Performance Profile¶
runtime.GOMAXPROCS(0) gives you the parallelism cap. For CPU-bound work, throughput rises linearly until you hit GOMAXPROCS, then plateaus. For IO-bound work it rises until the downstream bottleneck.
A simple benchmark:
func BenchmarkProcessCPU(b *testing.B) {
ns := []int{1, 2, 4, 8, 16, 32}
for _, n := range ns {
b.Run(fmt.Sprintf("n=%d", n), func(b *testing.B) {
in := make(chan int)
go func() {
defer close(in)
for i := 0; i < b.N; i++ { in <- i }
}()
out := Process(context.Background(), in, n, cpuWork)
for range out {}
})
}
}
Plot ns vs ns/op. The optimal n is the smallest one at which the curve plateaus.
Tricky Cases¶
- n = 0. Producer blocks. Reject
n <= 0at function entry. - n > number of jobs. Some workers are idle. Harmless.

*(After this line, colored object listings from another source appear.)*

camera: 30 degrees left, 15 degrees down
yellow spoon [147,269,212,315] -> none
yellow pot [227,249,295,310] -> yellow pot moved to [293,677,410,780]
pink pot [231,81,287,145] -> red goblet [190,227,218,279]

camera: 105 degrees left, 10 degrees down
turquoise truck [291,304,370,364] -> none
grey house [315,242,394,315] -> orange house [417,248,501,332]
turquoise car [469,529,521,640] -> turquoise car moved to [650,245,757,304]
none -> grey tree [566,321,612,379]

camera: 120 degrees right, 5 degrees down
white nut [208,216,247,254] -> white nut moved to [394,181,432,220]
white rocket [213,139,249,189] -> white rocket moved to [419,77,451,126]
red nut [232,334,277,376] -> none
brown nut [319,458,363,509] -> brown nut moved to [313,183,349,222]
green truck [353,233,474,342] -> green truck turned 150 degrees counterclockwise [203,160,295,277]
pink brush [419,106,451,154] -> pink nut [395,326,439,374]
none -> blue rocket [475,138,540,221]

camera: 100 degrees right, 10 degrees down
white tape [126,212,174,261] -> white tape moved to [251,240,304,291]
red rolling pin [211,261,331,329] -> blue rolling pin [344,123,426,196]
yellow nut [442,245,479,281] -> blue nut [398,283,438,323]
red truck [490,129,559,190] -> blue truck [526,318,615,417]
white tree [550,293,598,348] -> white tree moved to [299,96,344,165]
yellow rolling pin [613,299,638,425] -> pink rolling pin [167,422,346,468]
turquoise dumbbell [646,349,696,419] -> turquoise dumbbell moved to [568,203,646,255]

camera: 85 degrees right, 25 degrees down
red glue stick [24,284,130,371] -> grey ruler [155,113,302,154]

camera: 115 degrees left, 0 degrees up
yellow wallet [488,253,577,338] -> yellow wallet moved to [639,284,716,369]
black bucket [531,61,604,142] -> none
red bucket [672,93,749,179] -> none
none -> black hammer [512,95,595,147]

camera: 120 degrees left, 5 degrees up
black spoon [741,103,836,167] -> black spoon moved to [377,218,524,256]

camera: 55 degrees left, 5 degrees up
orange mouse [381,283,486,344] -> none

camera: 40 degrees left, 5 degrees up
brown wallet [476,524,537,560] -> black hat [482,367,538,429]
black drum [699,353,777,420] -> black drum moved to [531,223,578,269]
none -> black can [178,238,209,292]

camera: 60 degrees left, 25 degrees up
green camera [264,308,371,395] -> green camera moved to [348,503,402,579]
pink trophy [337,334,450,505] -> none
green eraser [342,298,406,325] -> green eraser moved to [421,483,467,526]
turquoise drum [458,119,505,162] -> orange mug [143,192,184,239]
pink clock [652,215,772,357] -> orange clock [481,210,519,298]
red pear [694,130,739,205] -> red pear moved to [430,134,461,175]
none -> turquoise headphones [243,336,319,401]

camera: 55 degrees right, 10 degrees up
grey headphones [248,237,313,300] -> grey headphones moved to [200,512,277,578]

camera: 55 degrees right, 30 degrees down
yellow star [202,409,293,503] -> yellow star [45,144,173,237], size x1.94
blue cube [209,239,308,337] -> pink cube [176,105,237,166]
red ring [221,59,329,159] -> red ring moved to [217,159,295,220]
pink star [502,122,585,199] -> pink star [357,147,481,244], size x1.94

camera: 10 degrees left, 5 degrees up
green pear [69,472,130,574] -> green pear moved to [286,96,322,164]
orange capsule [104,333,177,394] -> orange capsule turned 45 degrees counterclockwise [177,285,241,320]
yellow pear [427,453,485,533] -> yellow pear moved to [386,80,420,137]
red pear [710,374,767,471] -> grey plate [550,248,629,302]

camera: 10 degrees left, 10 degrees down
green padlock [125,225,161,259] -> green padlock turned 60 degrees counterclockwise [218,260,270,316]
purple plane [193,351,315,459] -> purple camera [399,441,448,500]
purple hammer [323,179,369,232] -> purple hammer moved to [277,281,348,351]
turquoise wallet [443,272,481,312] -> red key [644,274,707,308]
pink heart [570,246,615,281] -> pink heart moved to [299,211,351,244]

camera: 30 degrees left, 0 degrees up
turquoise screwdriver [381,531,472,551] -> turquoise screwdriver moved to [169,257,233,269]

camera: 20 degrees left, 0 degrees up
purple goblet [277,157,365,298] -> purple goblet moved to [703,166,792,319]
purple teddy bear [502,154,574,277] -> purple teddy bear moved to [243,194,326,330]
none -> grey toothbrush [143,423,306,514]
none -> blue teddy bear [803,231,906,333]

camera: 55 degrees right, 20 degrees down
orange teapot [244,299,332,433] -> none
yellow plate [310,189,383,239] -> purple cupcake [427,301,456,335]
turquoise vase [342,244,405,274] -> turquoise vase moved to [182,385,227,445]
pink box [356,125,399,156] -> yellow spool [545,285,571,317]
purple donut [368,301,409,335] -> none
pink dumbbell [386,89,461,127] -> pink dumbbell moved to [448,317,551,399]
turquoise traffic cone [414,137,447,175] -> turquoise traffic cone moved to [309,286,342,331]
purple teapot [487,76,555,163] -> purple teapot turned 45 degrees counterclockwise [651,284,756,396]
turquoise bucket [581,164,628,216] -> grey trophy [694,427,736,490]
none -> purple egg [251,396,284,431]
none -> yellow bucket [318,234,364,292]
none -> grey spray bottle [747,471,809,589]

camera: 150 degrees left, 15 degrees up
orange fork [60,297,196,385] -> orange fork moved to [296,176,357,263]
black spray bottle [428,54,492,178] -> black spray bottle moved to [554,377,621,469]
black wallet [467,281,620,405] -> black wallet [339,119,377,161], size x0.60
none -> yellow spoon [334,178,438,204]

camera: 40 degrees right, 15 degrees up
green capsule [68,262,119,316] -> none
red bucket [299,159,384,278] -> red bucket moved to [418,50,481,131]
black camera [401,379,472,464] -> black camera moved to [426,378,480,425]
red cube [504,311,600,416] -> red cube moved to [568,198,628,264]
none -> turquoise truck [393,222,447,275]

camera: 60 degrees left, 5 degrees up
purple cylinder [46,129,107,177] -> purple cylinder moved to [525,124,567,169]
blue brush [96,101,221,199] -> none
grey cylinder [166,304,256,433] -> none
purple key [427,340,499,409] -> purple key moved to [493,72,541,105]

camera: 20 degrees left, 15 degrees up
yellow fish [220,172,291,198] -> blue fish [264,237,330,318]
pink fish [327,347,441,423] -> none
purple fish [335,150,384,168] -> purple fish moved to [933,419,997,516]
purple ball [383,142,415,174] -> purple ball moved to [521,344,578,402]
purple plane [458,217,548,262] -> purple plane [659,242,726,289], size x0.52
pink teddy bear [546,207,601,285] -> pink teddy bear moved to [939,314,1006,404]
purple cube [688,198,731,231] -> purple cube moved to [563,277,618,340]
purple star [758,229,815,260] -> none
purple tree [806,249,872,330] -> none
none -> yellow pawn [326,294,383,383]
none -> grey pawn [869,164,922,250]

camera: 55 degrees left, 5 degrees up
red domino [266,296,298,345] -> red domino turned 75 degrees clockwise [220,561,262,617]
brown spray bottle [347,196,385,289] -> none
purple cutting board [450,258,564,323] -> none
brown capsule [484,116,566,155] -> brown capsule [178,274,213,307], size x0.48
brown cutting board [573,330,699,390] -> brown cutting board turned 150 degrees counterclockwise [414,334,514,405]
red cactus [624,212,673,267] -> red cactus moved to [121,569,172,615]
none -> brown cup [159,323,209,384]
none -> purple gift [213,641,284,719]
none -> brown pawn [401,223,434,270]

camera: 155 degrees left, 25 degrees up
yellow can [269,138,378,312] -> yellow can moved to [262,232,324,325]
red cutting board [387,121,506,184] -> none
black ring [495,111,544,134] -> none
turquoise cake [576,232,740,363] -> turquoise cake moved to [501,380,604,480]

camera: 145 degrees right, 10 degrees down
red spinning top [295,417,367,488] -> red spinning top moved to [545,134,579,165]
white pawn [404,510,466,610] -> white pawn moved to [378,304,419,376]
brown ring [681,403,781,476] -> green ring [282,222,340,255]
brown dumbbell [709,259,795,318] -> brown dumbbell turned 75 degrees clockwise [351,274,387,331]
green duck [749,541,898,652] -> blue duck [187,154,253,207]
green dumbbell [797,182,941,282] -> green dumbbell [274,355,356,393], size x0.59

- Worker panics on bad input. Use
defer recover()per worker, or treat the panic as a fatal error and let the program crash. - Consumer reads partial results. If only the first K results are needed, cancel ctx after K and drain.
Cheat Sheet¶
func Process[T, R any](
ctx context.Context,
in <-chan T,
n int,
work func(context.Context, T) R,
) <-chan R {
out := make(chan R)
var wg sync.WaitGroup
wg.Add(n)
for i := 0; i < n; i++ {
go func() {
defer wg.Done()
for {
select {
case <-ctx.Done(): return
case v, ok := <-in:
if !ok { return }
select {
case <-ctx.Done(): return
case out <- work(ctx, v):
}
}
}
}()
}
go func() { wg.Wait(); close(out) }()
return out
}
| Choice | Pick |
|---|---|
| Need errors? | errgroup |
| Need first-error abort? | errgroup + ctx |
| CPU-bound | n = NumCPU |
| IO-bound | n = K * NumCPU, profile |
Summary¶
Middle-level fan-out adds ctx-driven cancellation, errgroup-driven error semantics, and pool-sizing discipline. The two-select sandwich is the cancellation idiom every worker uses. With these in hand you can build production fan-out, fan-in pipelines that shut down cleanly under all conditions and never leak goroutines.